The district court determined that MTHF was ready for patenting by September 1998, but it concluded that there had been no invalidating commercial offer for sale or sale of the product because the September 9, 1998 fax Merck sent to Weider was not sufficiently definite to qualify as a commercial offer, because it did not include “important safety and liability terms.” Watson appealed the final judgment of the district court, which held that claim 4 of the ’168 patent was not invalid under the on-sale bar of 35 U.S.C. § 102(b). The Federal Circuit reversed.

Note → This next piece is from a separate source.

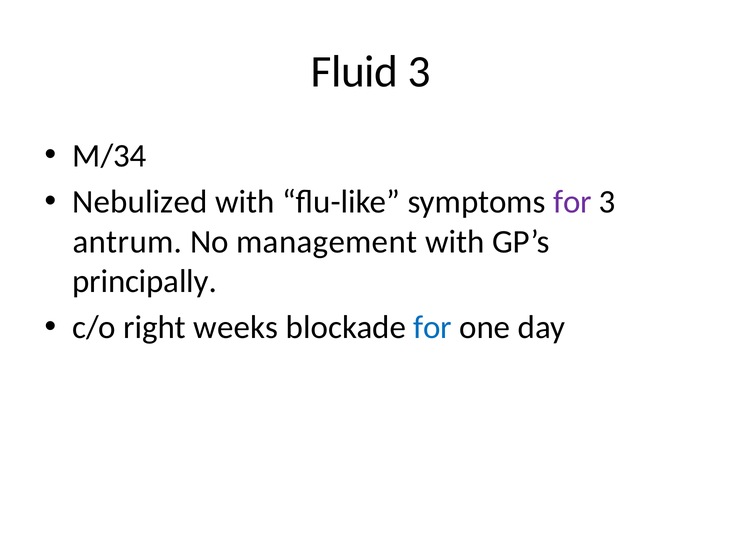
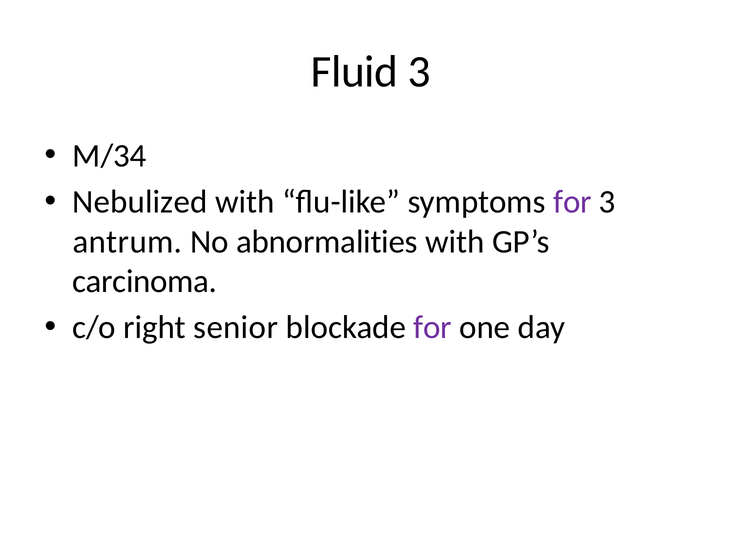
management: management -> abnormalities
principally: principally -> carcinoma
weeks: weeks -> senior
for at (433, 327) colour: blue -> purple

Why Watson Prevailed: The issue on appeal centered on whether the September 9, 1998 fax was an invalidating commercial offer to sell the claimed product. The Federal Circuit found that the fax was not an unsolicited price quote sent to numerous potential customers. To the contrary, it was sent in direct response to Weider’s request to purchase 2 kg of MTHF and provided essential price, delivery, and payment terms, or all the required elements to qualify as a commercial offer for sale. Merck argued that the fax was not an invalidating commercial offer because neither Weider nor Merck ever acted as if Merck had made a binding offer to sell MTHF. The Federal Circuit disagreed because the record evidence suggested otherwise. Weider sent Merck a confirmatory e-mail message and asked for the “MTHF safety data sheets” and the “certificate of analysis” it needed to complete its purchase order, which Merck subsequently provided. Thus, both parties acted as if the fax were an offer for sale.

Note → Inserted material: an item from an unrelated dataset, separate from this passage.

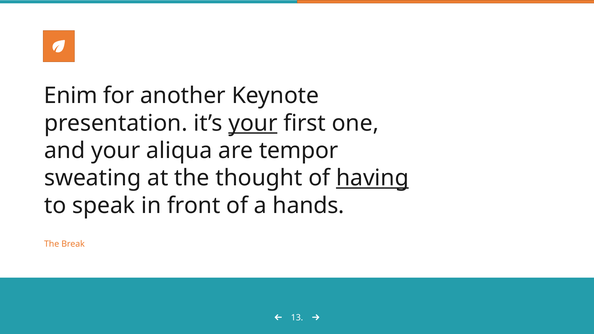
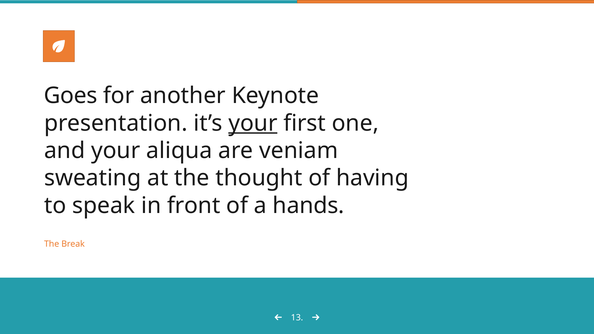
Enim: Enim -> Goes
tempor: tempor -> veniam
having underline: present -> none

The district court based its decision on the fact that MTHF was “a potentially dangerous new drug,” and important safety and liability terms, which Merck’s expert testified were standard in the industry, were missing. The Federal Circuit did not find this reasoning persuasive. First, the record did not show that MTHF was a dangerous new drug. To the contrary, as Merck represented to the district court, MTHF was “sold as a folate supplement, similar to folic acid in most people’s common understanding.” Second, Merck’s witness’ testimony could not trump the unambiguous documentary record. Although the witness testified that Merck would not have sold MTHF to Weider without first resolving certain safety and liability issues, his post hoc testimony could not override what was abundantly plain from the price, quantity, and delivery terms on the face of the September 9, 1998 fax. Simply put, a witness’ testimony—which was given in May 2015 about events occurring nearly seventeen years before—could not supersede the contemporaneous documentary evidence.